The Chin are estimated to be 90 percent Christian, and the study indicates that it is therefore difficult to separate religious attacks from ethnic and other human rights abuses. Persecution of Christians is reportedly part of a wider campaign by the Burmese junta to create a uniform society in which the only accepted religion is Buddhism, according to a 2007 government memo circulated in Karen state giving instructions on how to drive Christians out of the state.

Respondents specifically targeted for their Christian faith and ethnicity said soldiers had threatened them with the destruction of their homes or villages and threatened to harm or kill family members. A total of 71 households from 13 of 90 villages and towns surveyed also said government authorities had destroyed their local church buildings.
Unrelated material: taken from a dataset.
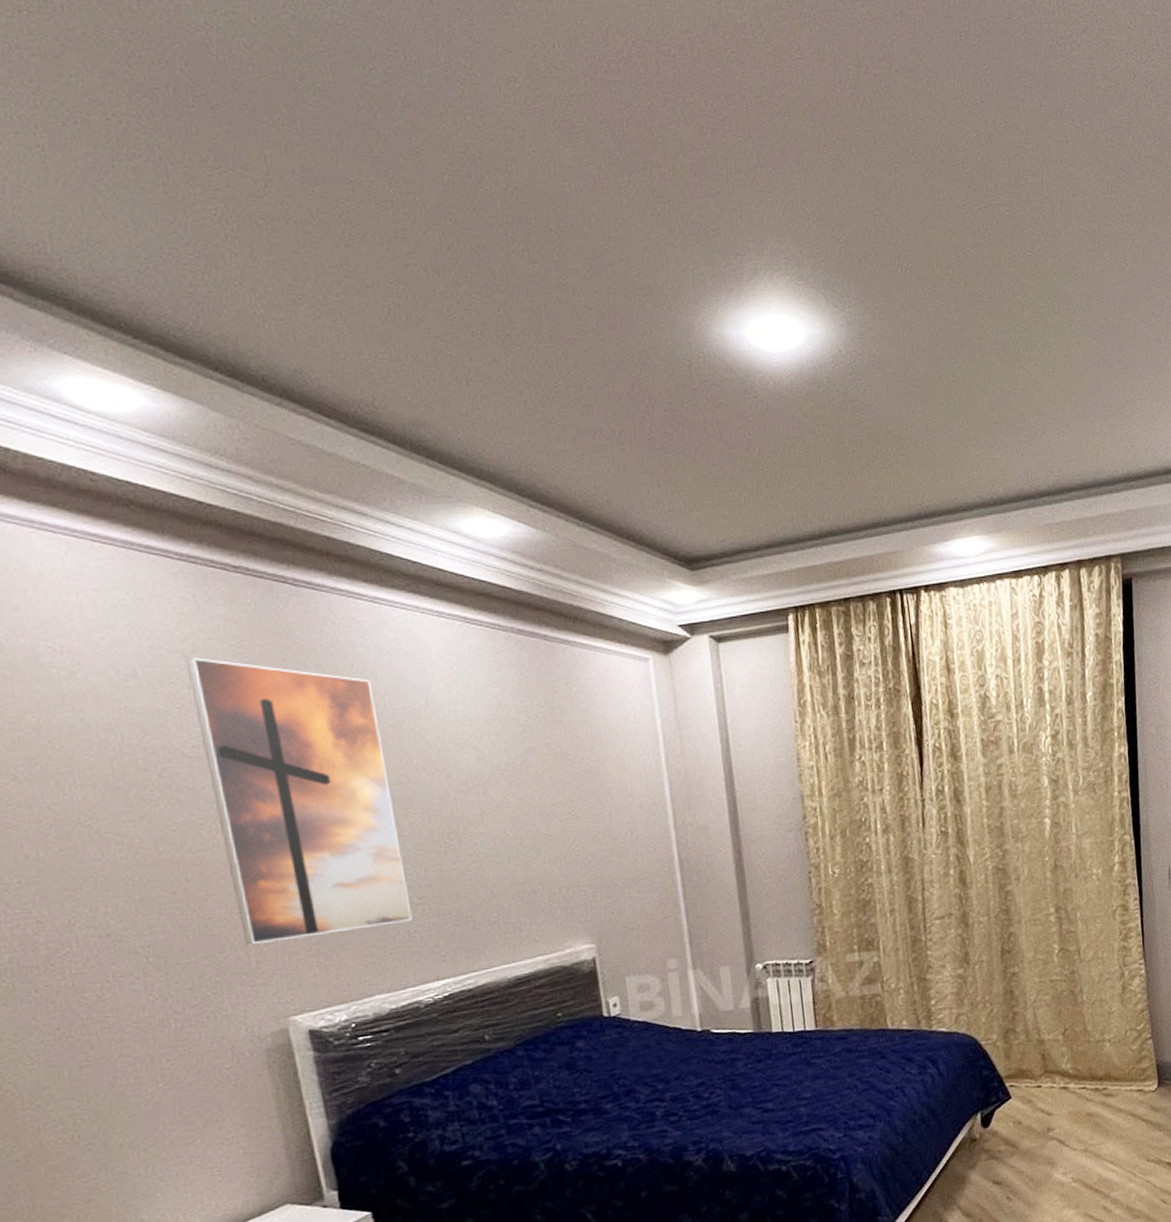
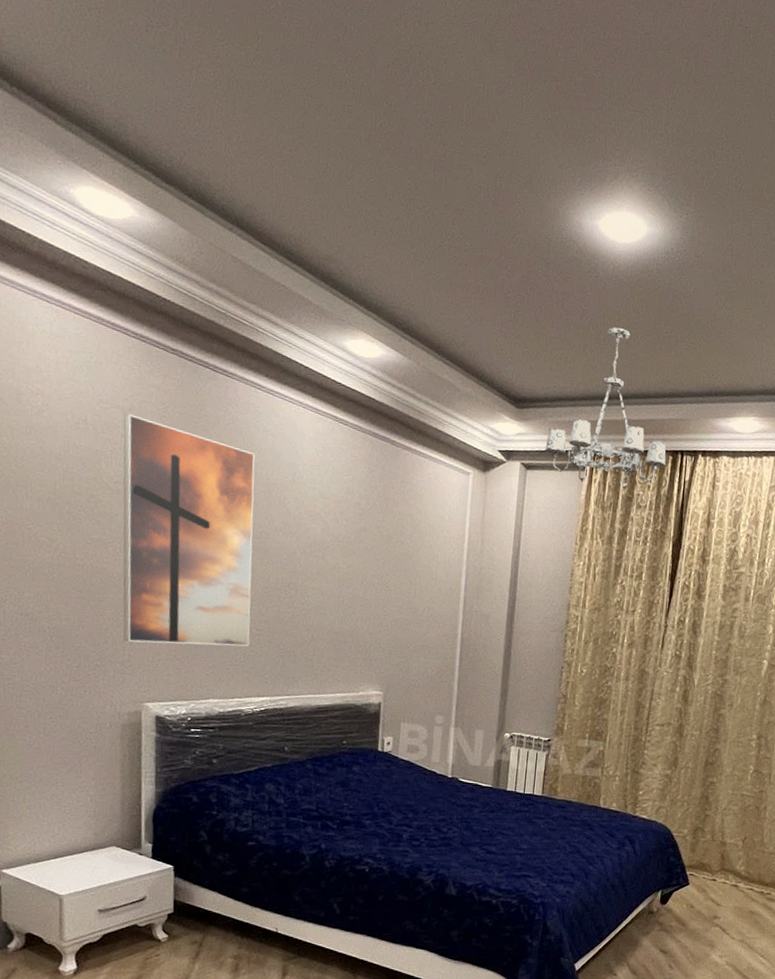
chandelier: none [734,455,885,646] -> present [545,327,667,488]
The most brutal attacks included the forced conscription, abduction or murder of children under the age of 15, and the rape of men, women and children. Burmese soldiers were responsible for 94.2 percent of all specifically ethnic and religious incidents in the survey.

When asked why the Burmese army acted as it did, 15 percent of respondents answered, “Because we are Christians.” Another 23 percent replied, “To persecute us,” and a further 23 percent said, “Because we are Chin.”

Heaven’s Family is involved in many areas of ministry assistance in Chin State: food distribution during famine times, national missionary support, village development and safe water funding. When the government demolished one of the orphanages we support, we funded its reconstruction. Now we ask that you join us in continued prayer to see how the Lord would lead us in further ways to aid our Chin brothers and sisters who are being so severely persecuted.